EU Ministers Agree on New Employer Disclosures

June 12, 2001 ( - European Union ministers have reached agreement on new rules that will force businesses across the 15-nation bloc to supply more information to their employees about developments within the company - including planned layoffs.

The agreement came after four contentious years of negotiations during which Britain led a minority bloc of nations concerned that the rules would hurt the competitiveness of their businesses. Britain dropped its objections after other nations agreed to phase in the new rules more gradually for smaller companies.

The new rules will not take effect for three years, and will then apply only to companies employing 150 or more workers.
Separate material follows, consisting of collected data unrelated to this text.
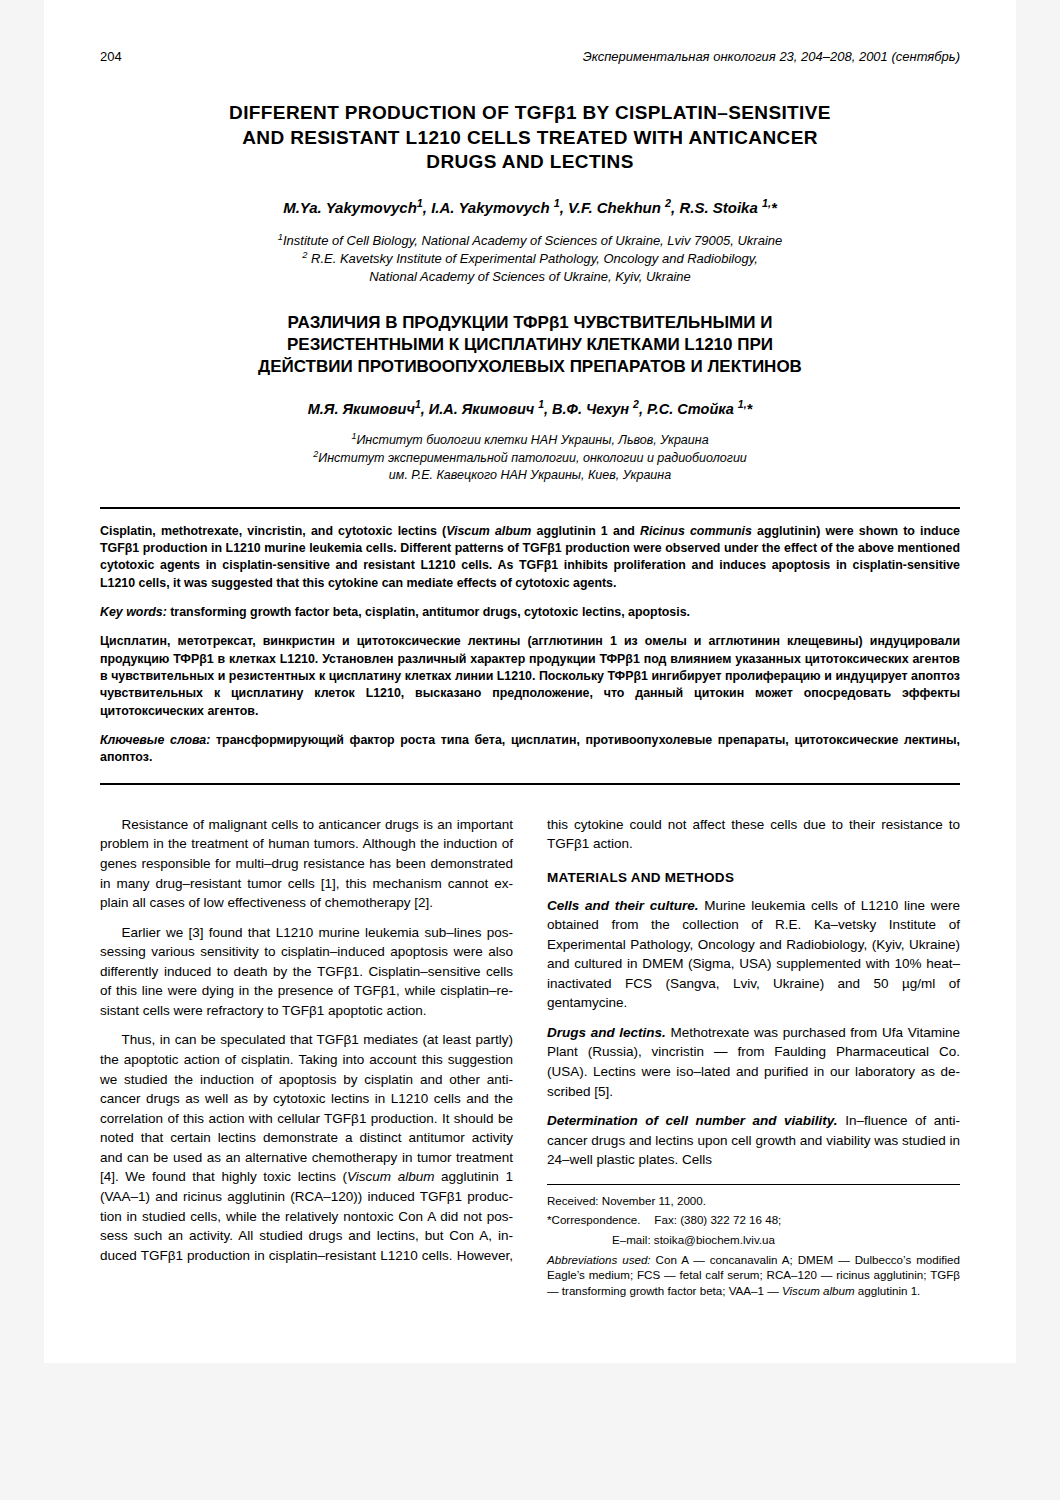204 Экспериментальная онкология 23, 204–208, 2001 (сентябрь)
DIFFERENT PRODUCTION OF TGFβ1 BY CISPLATIN–SENSITIVE
AND RESISTANT L1210 CELLS TREATED WITH ANTICANCER
DRUGS AND LECTINS
M.Ya. Yakymovych1, I.A. Yakymovych 1, V.F. Chekhun 2, R.S. Stoika 1,*
1Institute of Cell Biology, National Academy of Sciences of Ukraine, Lviv 79005, Ukraine
2 R.E. Kavetsky Institute of Experimental Pathology, Oncology and Radiobilogy,
National Academy of Sciences of Ukraine, Kyiv, Ukraine
РАЗЛИЧИЯ В ПРОДУКЦИИ ТФРβ1 ЧУВСТВИТЕЛЬНЫМИ И
РЕЗИСТЕНТНЫМИ К ЦИСПЛАТИНУ КЛЕТКАМИ L1210 ПРИ
ДЕЙСТВИИ ПРОТИВООПУХОЛЕВЫХ ПРЕПАРАТОВ И ЛЕКТИНОВ
М.Я. Якимович1, И.А. Якимович 1, В.Ф. Чехун 2, Р.С. Стойка 1,*
1Институт биологии клетки НАН Украины, Львов, Украина
2Институт экспериментальной патологии, онкологии и радиобиологии
им. Р.Е. Кавецкого НАН Украины, Киев, Украина
Cisplatin, methotrexate, vincristin, and cytotoxic lectins (Viscum album agglutinin 1 and Ricinus communis agglutinin) were shown to induce TGFβ1 production in L1210 murine leukemia cells. Different patterns of TGFβ1 production were observed under the effect of the above mentioned cytotoxic agents in cisplatin-sensitive and resistant L1210 cells. As TGFβ1 inhibits proliferation and induces apoptosis in cisplatin-sensitive L1210 cells, it was suggested that this cytokine can mediate effects of cytotoxic agents.
Key words: transforming growth factor beta, cisplatin, antitumor drugs, cytotoxic lectins, apoptosis.
Цисплатин, метотрексат, винкристин и цитотоксические лектины (агглютинин 1 из омелы и агглютинин клещевины) индуцировали продукцию ТФРβ1 в клетках L1210. Установлен различный характер продукции ТФРβ1 под влиянием указанных цитотоксических агентов в чувствительных и резистентных к цисплатину клетках линии L1210. Поскольку ТФРβ1 ингибирует пролиферацию и индуцирует апоптоз чувствительных к цисплатину клеток L1210, высказано предположение, что данный цитокин может опосредовать эффекты цитотоксических агентов.
Ключевые слова: трансформирующий фактор роста типа бета, цисплатин, противоопухолевые препараты, цитотоксические лектины, апоптоз.
Resistance of malignant cells to anticancer drugs is an important problem in the treatment of human tumors. Although the induction of genes responsible for multi–drug resistance has been demonstrated in many drug–resistant tumor cells [1], this mechanism cannot explain all cases of low effectiveness of chemotherapy [2].
Earlier we [3] found that L1210 murine leukemia sub–lines possessing various sensitivity to cisplatin–induced apoptosis were also differently induced to death by the TGFβ1. Cisplatin–sensitive cells of this line were dying in the presence of TGFβ1, while cisplatin–resistant cells were refractory to TGFβ1 apoptotic action.
Thus, in can be speculated that TGFβ1 mediates (at least partly) the apoptotic action of cisplatin. Taking into account this suggestion we studied the induction of apoptosis by cisplatin and other anticancer drugs as well as by cytotoxic lectins in L1210 cells and the correlation of this action with cellular TGFβ1 production. It should be noted that certain lectins demonstrate a distinct antitumor activity and can be used as an alternative chemotherapy in tumor treatment [4]. We found that highly toxic lectins (Viscum album agglutinin 1 (VAA–1) and ricinus agglutinin (RCA–120)) induced TGFβ1 production in studied cells, while the relatively nontoxic Con A did not possess such an activity. All studied drugs and lectins, but Con A, induced TGFβ1 production in cisplatin–resistant L1210 cells. However, this cytokine could not affect these cells due to their resistance to TGFβ1 action.
MATERIALS AND METHODS
Cells and their culture. Murine leukemia cells of L1210 line were obtained from the collection of R.E. Ka–vetsky Institute of Experimental Pathology, Oncology and Radiobiology, (Kyiv, Ukraine) and cultured in DMEM (Sigma, USA) supplemented with 10% heat–inactivated FCS (Sangva, Lviv, Ukraine) and 50 µg/ml of gentamycine.
Drugs and lectins. Methotrexate was purchased from Ufa Vitamine Plant (Russia), vincristin — from Faulding Pharmaceutical Co. (USA). Lectins were iso–lated and purified in our laboratory as described [5].
Determination of cell number and viability. In–fluence of anticancer drugs and lectins upon cell growth and viability was studied in 24–well plastic plates. Cells
Received: November 11, 2000.
*Correspondence. Fax: (380) 322 72 16 48;
E–mail: stoika@biochem.lviv.ua
Abbreviations used: Con A — concanavalin A; DMEM — Dulbecco’s modified Eagle’s medium; FCS — fetal calf serum; RCA–120 — ricinus agglutinin; TGFβ — transforming growth factor beta; VAA–1 — Viscum album agglutinin 1.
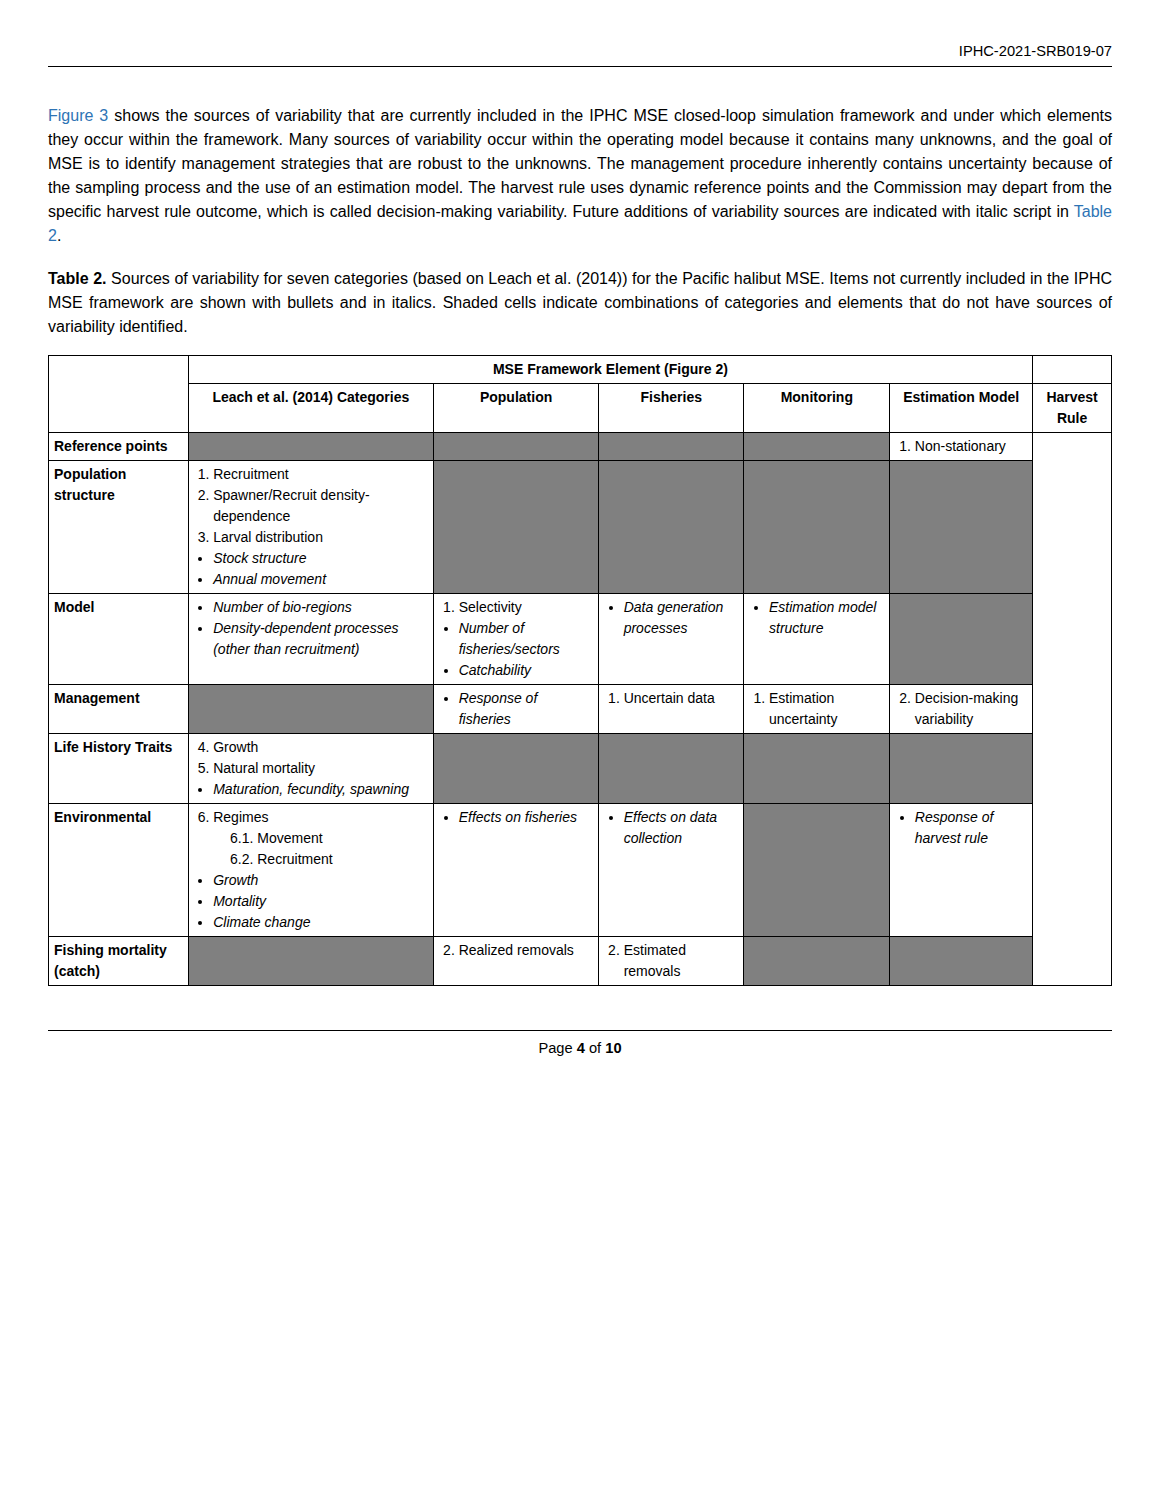IPHC-2021-SRB019-07
Figure 3 shows the sources of variability that are currently included in the IPHC MSE closed-loop simulation framework and under which elements they occur within the framework. Many sources of variability occur within the operating model because it contains many unknowns, and the goal of MSE is to identify management strategies that are robust to the unknowns. The management procedure inherently contains uncertainty because of the sampling process and the use of an estimation model. The harvest rule uses dynamic reference points and the Commission may depart from the specific harvest rule outcome, which is called decision-making variability. Future additions of variability sources are indicated with italic script in Table 2.
Table 2. Sources of variability for seven categories (based on Leach et al. (2014)) for the Pacific halibut MSE. Items not currently included in the IPHC MSE framework are shown with bullets and in italics. Shaded cells indicate combinations of categories and elements that do not have sources of variability identified.
| | MSE Framework Element (Figure 2) |
| --- | --- |
| Leach et al. (2014) Categories | Population | Fisheries | Monitoring | Estimation Model | Harvest Rule |
| Reference points | | | | | Non-stationary |
| Population structure | Recruitment Spawner/Recruit density-dependence Larval distribution Stock structure Annual movement | | | | |
| Model | Number of bio-regions Density-dependent processes (other than recruitment) | Selectivity Number of fisheries/sectors Catchability | Data generation processes | Estimation model structure | |
| Management | | Response of fisheries | Uncertain data | Estimation uncertainty | Decision-making variability |
| Life History Traits | Growth Natural mortality Maturation, fecundity, spawning | | | | |
| Environmental | Regimes 6.1. Movement 6.2. Recruitment Growth Mortality Climate change | Effects on fisheries | Effects on data collection | | Response of harvest rule |
| Fishing mortality (catch) | | Realized removals | Estimated removals | | |
Page 4 of 10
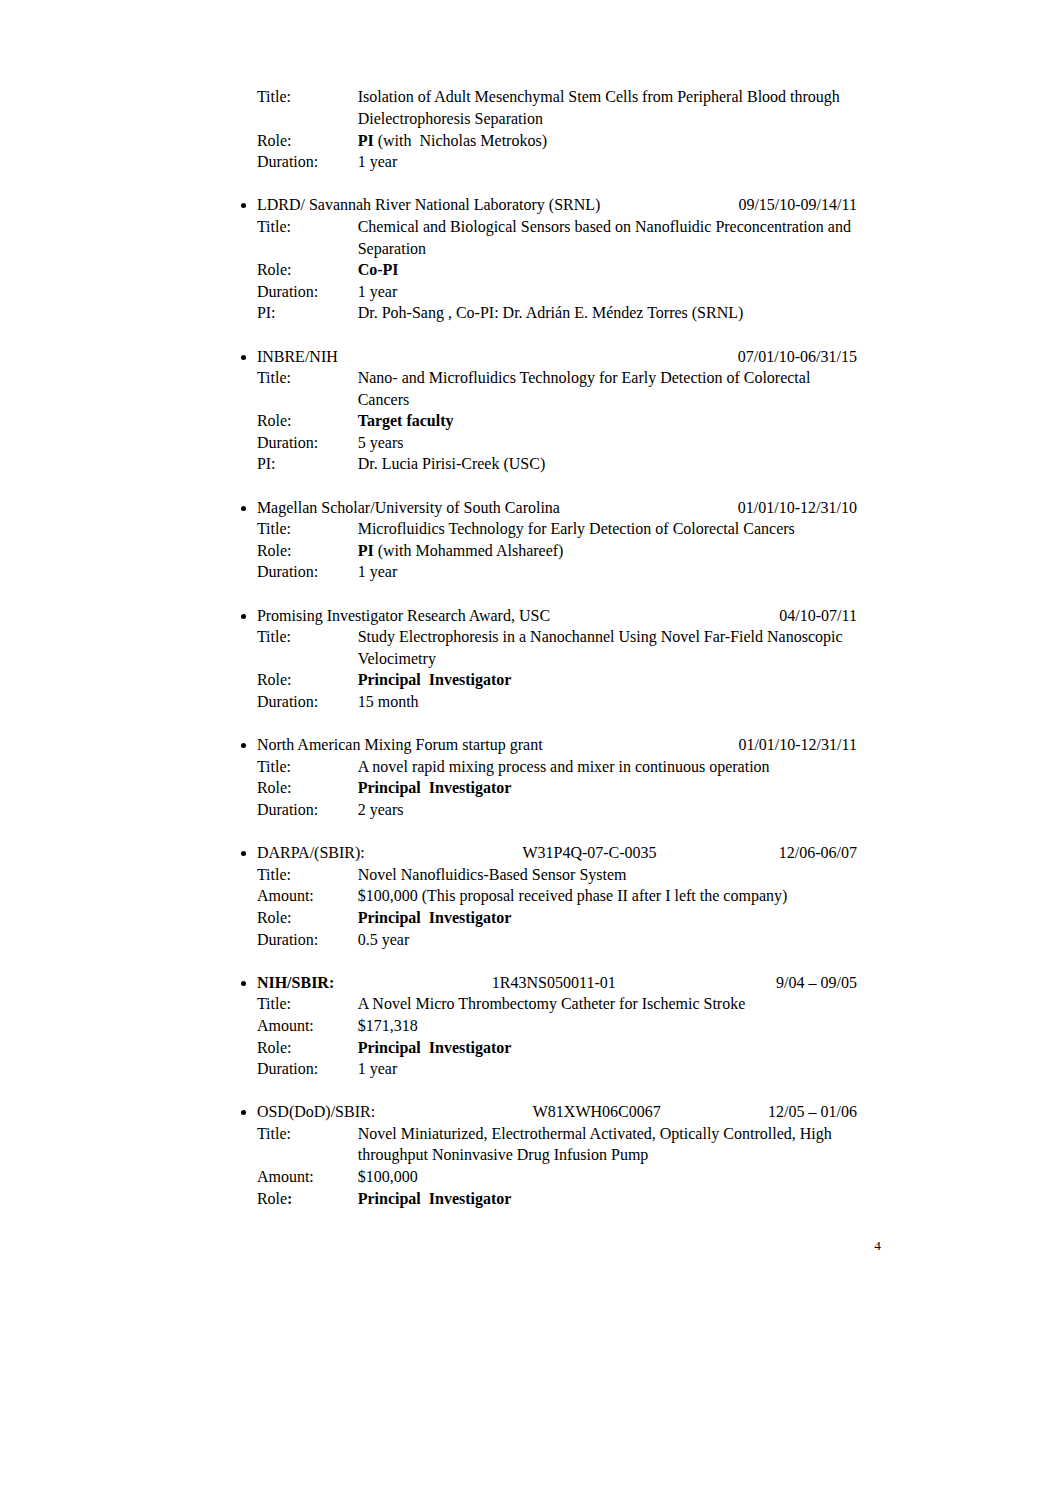| Title: | Isolation of Adult Mesenchymal Stem Cells from Peripheral Blood through Dielectrophoresis Separation |
| Role: | PI (with Nicholas Metrokos) |
| Duration: | 1 year |
LDRD/ Savannah River National Laboratory (SRNL) 09/15/10-09/14/11
| Title: | Chemical and Biological Sensors based on Nanofluidic Preconcentration and Separation |
| Role: | Co-PI |
| Duration: | 1 year |
| PI: | Dr. Poh-Sang , Co-PI: Dr. Adrián E. Méndez Torres (SRNL) |
INBRE/NIH 07/01/10-06/31/15
| Title: | Nano- and Microfluidics Technology for Early Detection of Colorectal Cancers |
| Role: | Target faculty |
| Duration: | 5 years |
| PI: | Dr. Lucia Pirisi-Creek (USC) |
Magellan Scholar/University of South Carolina 01/01/10-12/31/10
| Title: | Microfluidics Technology for Early Detection of Colorectal Cancers |
| Role: | PI (with Mohammed Alshareef) |
| Duration: | 1 year |
Promising Investigator Research Award, USC 04/10-07/11
| Title: | Study Electrophoresis in a Nanochannel Using Novel Far-Field Nanoscopic Velocimetry |
| Role: | Principal Investigator |
| Duration: | 15 month |
North American Mixing Forum startup grant 01/01/10-12/31/11
| Title: | A novel rapid mixing process and mixer in continuous operation |
| Role: | Principal Investigator |
| Duration: | 2 years |
DARPA/(SBIR): W31P4Q-07-C-0035 12/06-06/07
| Title: | Novel Nanofluidics-Based Sensor System |
| Amount: | $100,000 (This proposal received phase II after I left the company) |
| Role: | Principal Investigator |
| Duration: | 0.5 year |
NIH/SBIR: 1R43NS050011-01 9/04 – 09/05
| Title: | A Novel Micro Thrombectomy Catheter for Ischemic Stroke |
| Amount: | $171,318 |
| Role: | Principal Investigator |
| Duration: | 1 year |
OSD(DoD)/SBIR: W81XWH06C0067 12/05 – 01/06
| Title: | Novel Miniaturized, Electrothermal Activated, Optically Controlled, High throughput Noninvasive Drug Infusion Pump |
| Amount: | $100,000 |
| Role : | Principal Investigator |
4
It will take two more years to apply it to companies with 100 to 150 workers, and will reach down to those employing 50 to100 workers only after a seven-year transition.


The measure was first proposed in 1998 after French car-maker Renault announced the surprise closure of a plant in Belgium, without first warning the work force though it would have been required to do so in its native France, according to Reuters.

The ministers also agreed on amendments to EU directives on sexual equality in the workplace, including:

  • common rules to combat sexual harassment
  • urging governments to consider the rights of fathers as well as mothers to take more time off work after the birth of a child

They also adopted proposals to tighten controls on potentially harmful noise in workplaces.

These agreements still require approval by the European Parliament.